2.In terms of the characteristics of Yangju, 4 and 5 types of businesses occupy 92.6% of facilities discharging air pollutants. However, these businesses are currently off the government watch list, and stronger administration management should be followed, as well as preparation of systems for emission quantity counts with category establishments for the 4 and 5 types of businesses, to address this issue.
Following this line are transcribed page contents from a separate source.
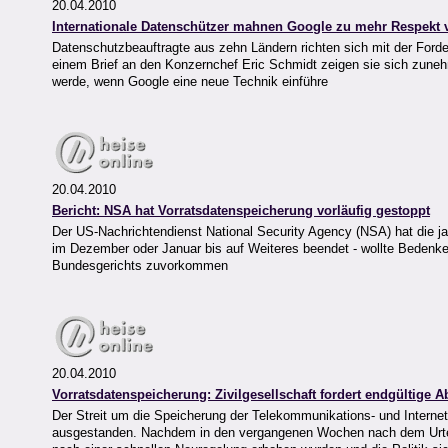
20.04.2010
Internationale Datenschützer mahnen Google zu mehr Respekt v
Datenschutzbeauftragte aus zehn Ländern richten sich mit der Forde
einem Brief an den Konzernchef Eric Schmidt zeigen sie sich zun
werde, wenn Google eine neue Technik einführe
20.04.2010
Bericht: NSA hat Vorratsdatenspeicherung vorläufig gestoppt
Der US-Nachrichtendienst National Security Agency (NSA) hat die j
im Dezember oder Januar bis auf Weiteres beendet - wollte Bedenk
Bundesgerichts zuvorkommen
20.04.2010
Vorratsdatenspeicherung: Zivilgesellschaft fordert endgültige 
Der Streit um die Speicherung der Telekommunikations- und Internet-
ausgestanden. Nachdem in den vergangenen Wochen nach dem Urtei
3.Two monitoring station in Yangju, BS and GO, are located on the southern side of the city. Therefore, the items of PM2.5 and PM10 were also analyzed at GJ and BY, which are located on the northern side of the city, to conduct a data representativeness check using correlation analysis. Pearson’s correlation coefficient (ρ) was over 0.87 for all sites compared in this study.

4.The order of priority of PM2.5 was industry > agriculture and life > fugitive dust > transport. According to this ranking, basic data accumulation and implementation of particulate matter reduction steps in each field should be undertaken by the local government. The regional emission characteristics and amount should be considered in setting up the reduction policy. However, percentages of contribution to the neighboring city for PM2.5 were shown to be between 6.3% and 10.9%in simulation with WRF-CMAQ.